Abstract: When investigating electrical discharges for aerospace applications, real-world conditions often deviate from textbook ideals, featuring nonuniform environments with reactive and flowing gases. This presentation highlights two examples of such scenarios and their implications. The first case examines the application of plasma technologies to enhance and control challenging combustion regimes, emphasizing the overlooked backward problem - how combustion influences electrical breakdown and discharge dynamics. Using nanosecond pulsed discharges at kHz frequencies to mitigate flame instabilities in lean mixtures reveals critical pulse-to-pulse variations that can impact the actuation authority of the discharge. The second case looks at the interaction of lightning discharges with aircraft during flight. During the damaging current flow phase, the aircraft can travel ten times its length, and during this time, the arc dynamically interacts with the fluid boundary layer and undergoes reattachment to new locations - a phenomenon known as the swept stroke phase. Understanding the coupled dynamics of the flow physics and the electrical breakdown can inform the design of future lightning protection schemes.

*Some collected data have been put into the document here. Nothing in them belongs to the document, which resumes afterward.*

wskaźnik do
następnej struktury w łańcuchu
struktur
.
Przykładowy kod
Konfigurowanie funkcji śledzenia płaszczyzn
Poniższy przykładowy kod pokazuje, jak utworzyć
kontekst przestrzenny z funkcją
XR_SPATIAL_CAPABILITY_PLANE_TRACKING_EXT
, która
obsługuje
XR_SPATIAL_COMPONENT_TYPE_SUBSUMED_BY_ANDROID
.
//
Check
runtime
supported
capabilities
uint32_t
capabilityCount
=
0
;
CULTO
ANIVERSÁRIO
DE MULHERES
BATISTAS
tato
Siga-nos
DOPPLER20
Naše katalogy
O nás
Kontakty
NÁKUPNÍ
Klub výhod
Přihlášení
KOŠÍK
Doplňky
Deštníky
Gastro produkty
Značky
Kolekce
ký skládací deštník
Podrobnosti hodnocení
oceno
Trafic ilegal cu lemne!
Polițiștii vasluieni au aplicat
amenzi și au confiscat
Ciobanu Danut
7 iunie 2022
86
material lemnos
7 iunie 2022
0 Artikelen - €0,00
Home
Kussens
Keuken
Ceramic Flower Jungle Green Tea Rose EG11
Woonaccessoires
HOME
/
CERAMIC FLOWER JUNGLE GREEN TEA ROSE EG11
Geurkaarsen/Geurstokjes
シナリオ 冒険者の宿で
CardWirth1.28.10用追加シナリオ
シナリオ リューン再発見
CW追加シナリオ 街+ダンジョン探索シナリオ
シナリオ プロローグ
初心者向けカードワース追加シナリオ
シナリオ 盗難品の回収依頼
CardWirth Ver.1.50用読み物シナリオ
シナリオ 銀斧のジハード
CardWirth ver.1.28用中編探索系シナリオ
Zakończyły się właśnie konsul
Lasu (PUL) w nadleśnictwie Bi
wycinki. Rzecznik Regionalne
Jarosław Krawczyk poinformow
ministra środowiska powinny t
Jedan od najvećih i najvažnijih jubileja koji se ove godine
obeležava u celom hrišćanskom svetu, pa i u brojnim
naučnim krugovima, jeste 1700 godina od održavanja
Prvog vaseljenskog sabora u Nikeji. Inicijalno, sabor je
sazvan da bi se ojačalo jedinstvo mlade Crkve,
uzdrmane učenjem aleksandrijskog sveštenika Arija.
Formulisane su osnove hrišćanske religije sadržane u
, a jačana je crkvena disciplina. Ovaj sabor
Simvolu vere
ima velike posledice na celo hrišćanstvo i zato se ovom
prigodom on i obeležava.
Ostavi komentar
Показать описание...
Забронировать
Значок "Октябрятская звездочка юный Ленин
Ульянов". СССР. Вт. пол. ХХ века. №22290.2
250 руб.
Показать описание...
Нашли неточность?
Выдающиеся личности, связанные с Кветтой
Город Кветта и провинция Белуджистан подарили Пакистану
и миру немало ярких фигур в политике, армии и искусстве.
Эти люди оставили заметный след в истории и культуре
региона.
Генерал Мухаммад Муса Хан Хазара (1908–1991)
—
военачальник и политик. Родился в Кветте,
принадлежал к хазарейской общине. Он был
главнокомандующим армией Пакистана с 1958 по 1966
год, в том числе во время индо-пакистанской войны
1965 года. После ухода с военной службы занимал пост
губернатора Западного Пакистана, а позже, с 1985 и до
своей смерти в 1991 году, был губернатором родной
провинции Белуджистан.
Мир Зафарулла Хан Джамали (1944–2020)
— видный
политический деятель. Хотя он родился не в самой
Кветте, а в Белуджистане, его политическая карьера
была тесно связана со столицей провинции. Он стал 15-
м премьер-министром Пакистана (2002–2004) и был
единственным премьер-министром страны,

Bio: Carmen Guerra-Garcia is an associate professor of aeronautics and astronautics at the Massachusetts Institute of Technology (MIT), where she leads the Aerospace Plasma Group, focused on the intersection of aerospace engineering, low temperature plasma technologies, and gas discharge physics. The group's current efforts span from aircraft safety issues (interaction of lightning with aircraft, novel methods for protection and mitigation against lightning strike damage), to plasma technologies for ignition, combustion, and chemical conversion, and combine multi-physics modeling, computation, and experimentation. Prior to joining the MIT faculty, Guerra-Garcia worked as a research engineer in Boeing Research and Technology Europe and was a visiting researcher at Princeton University. She earned her BS in aeronautical engineering from the Polytechnic University of Madrid, and her SM and PhD degrees in aeronautics and astronautics from MIT. Guerra-Garcia is a recipient of the NSF CAREER Award (2024) and the Office of Naval Research Young Investigator Award (2021), and her teaching and mentoring have been recognized by the Junior Bose Award for Excellence in Teaching (2024) and the Earll M. Murman Award for Excellence in Undergraduate Advising (2021), respectively.